Henry sighed, swiping through another mountain of text blearily. “Search me, dude. The most I can get is that this guy may have found evidence of precolonial life on Mars. But what sort of evidence? Like, the stuff at Erick’s dig site? Or something else?”

I flopped back on the virtual sofa—a large, stuffed thing, complete with mastodon-tusk embellishments. “If only we could actually talk to this guy. We could ask him ourselves.”

Henry stopped scrolling. “Do you think he’s still alive?”

“I dunno. He’d probably be pushing a hundred if he was.”

“Maybe not. The pics of him on the news articles made him look pretty young. Like maybe your grandpa’s age now, or just a little older.”

“But even if he is still alive,” I said, “how are we supposed to track him down? I haven’t seen any record of him at all after the 2040s. He could be anywhere, on either world.” I glanced at the giant steampunk grandfather’s clock against the masonry wall and groaned. “It’s nearly two in the morning. We’ve got to be up for school in four hours.”
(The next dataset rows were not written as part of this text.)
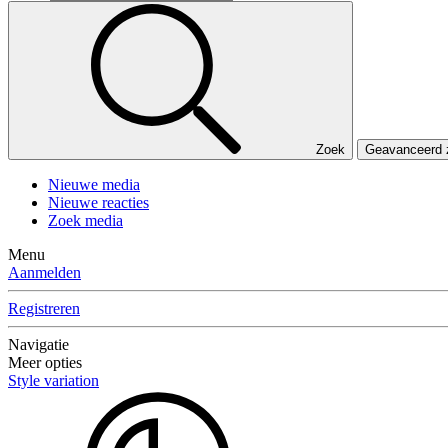
Zoek
Geavanceerd
Nieuwe media
Nieuwe reacties
Zoek media
Menu
Aanmelden
Registreren
Navigatie
Meer opties
Style variation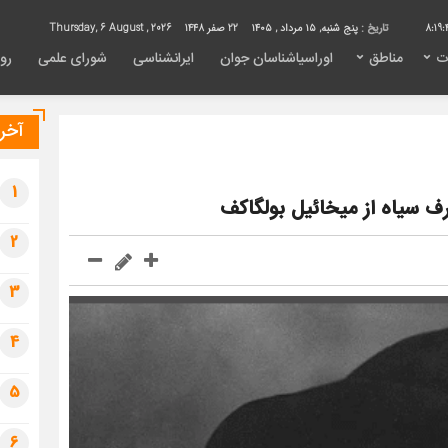
8:19:
تاریخ :
پنج شنبه, ۱۵ مرداد , ۱۴۰۵
22 صفر 1448
Thursday, 6 August , 2026
ت
مناطق
اوراسیاشناسان جوان
ایرانشناسی
شورای علمی
روی
آخری
1
ف سیاه از میخائیل بولگاکف
2
3
4
5
6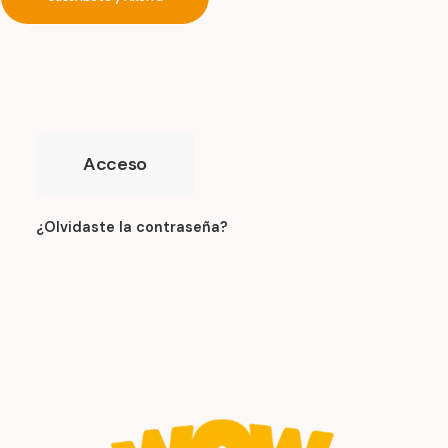
Obligatorio
Contraseña
*
Recuérdame
Acceso
¿Olvidaste la contraseña?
“Fine. If you’re tired, go to bed,” Henry said.

“But what about you?”

“I just want to check this out. You go catch some Zs. Try not to have nightmares about royally screwing up with Tamara.”

I paused, my hands halfway up to my headset. “Do you just get joy out of being a dick or something?”

Henry grinned. “You know it. After all, I passed on a real chicken dinner for you.”

I scowled and pulled the headset off.